Adult Faith Formation Column for the Sunday Bulletin of St. Michael Parish, Livermore, California

This weekly column is a short meditation on the Bible readings of the Sunday Mass. The meditations are direct quotations from the Catechism of the Catholic Church, papal encyclicals, writings of the Saints, and similar orthodox sources.

Saturday, February 4, 2012

Sunday 12 February 2012

Go, Show Yourself to the Priest

    The confession (or disclosure) of sins, even from a simply human point of view, frees us and facilitates our reconciliation with others.  Through such an admission man looks squarely at the sins he is guilty of, takes responsibility for them, and thereby opens himself again to God and to the communion of the Church in order to make a new future possible.

    Confession to a priest is an essential part of the sacrament of Penance:  "All mortal sins of which penitents after a diligent self- examination are conscious must be recounted by them in confession, even if they are most secret and have been committed against the last two precepts of the Decalogue; for these sins sometimes wound the soul more grievously and are more dangerous than those which are committed openly."

        When Christ's faithful strive to confess all the sins that they
        can remember, they undoubtedly place all of them before
        the divine mercy for pardon.  But those who fail to do so and
        knowingly withhold some, place nothing before the divine
        goodness for remission through the mediation of the priest,
        "for if the sick is too ashamed to show his wound to the
        doctor, the medicine cannot heal what it does not know."

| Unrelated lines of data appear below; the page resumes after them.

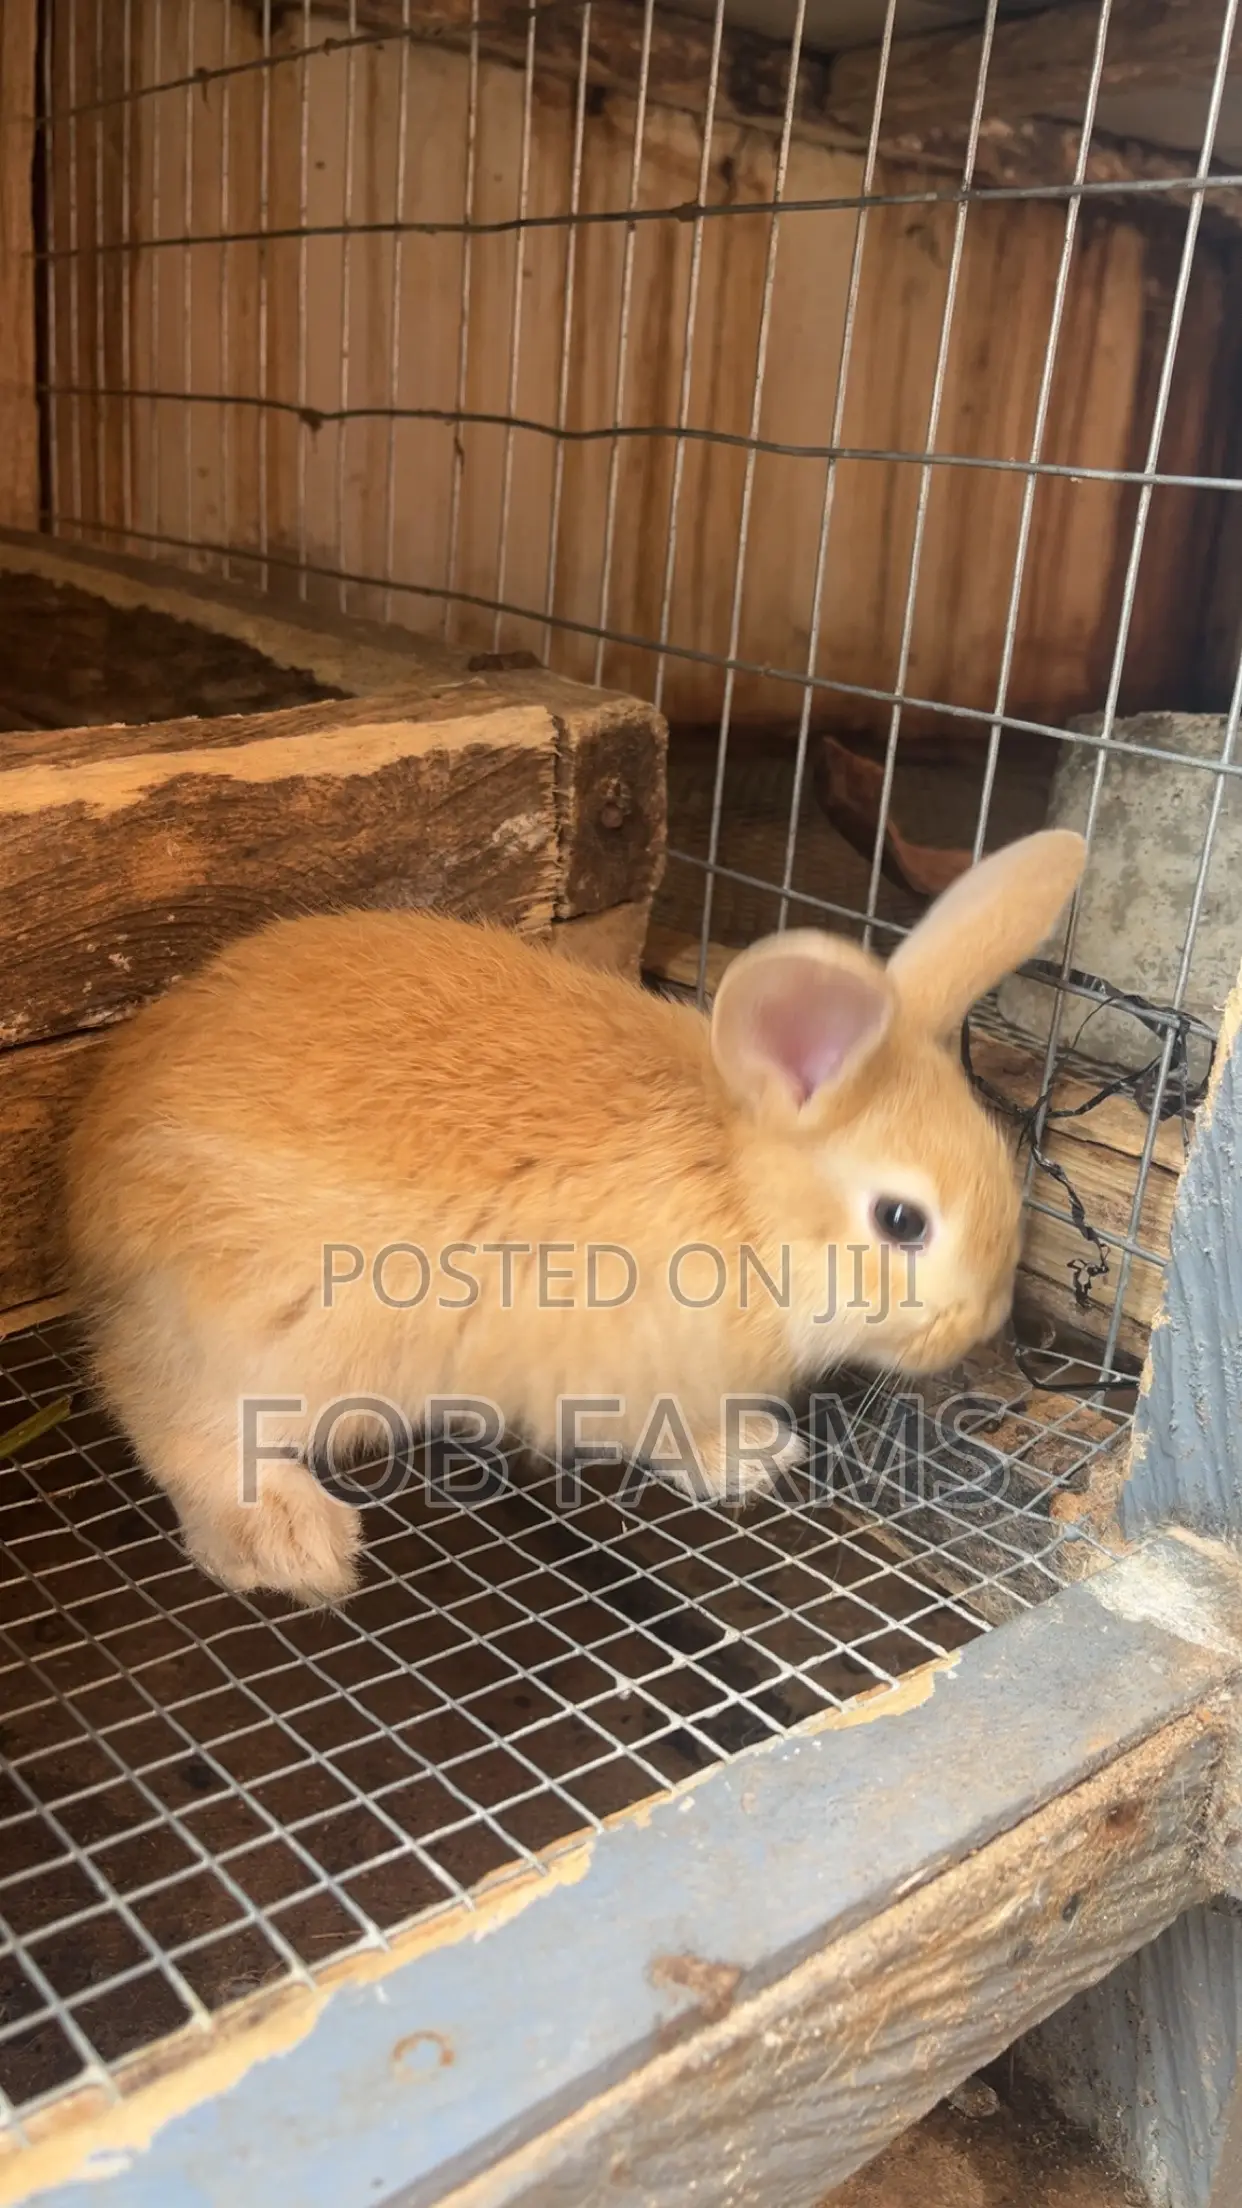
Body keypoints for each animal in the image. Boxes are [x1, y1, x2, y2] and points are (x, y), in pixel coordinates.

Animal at [63, 827, 1085, 1608]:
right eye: (903, 1221)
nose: (981, 1325)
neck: (739, 1196)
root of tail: (90, 1175)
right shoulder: (627, 1372)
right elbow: (666, 1430)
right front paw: (745, 1457)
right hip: (267, 1337)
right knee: (165, 1411)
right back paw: (290, 1540)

    "Individual, integral confession and absolution remain the only ordinary way for the faithful to reconcile themselves with God and the Church, unless physical or moral impossibility excuses from this kind of confession."  Here are profound reasons for this.  Christ is at work in each of the sacraments.  He personally addresses every sinner:  "My son, your sins are forgiven."  He is the physician tending each one of the sick who need him to cure them.  He raises them up and reintegrates them into fraternal communion.  Personal confession is thus the form most expressive of reconciliation with God and with the Church.

                    -- Catechism of the Catholic Church
                        paragraphs 1455, 1456, 1484

        Then I acknowledged my sin to you,
            my guilt I covered not.
        I said, "I confess my faults to the LORD,
            and you took away the guilt of my sin.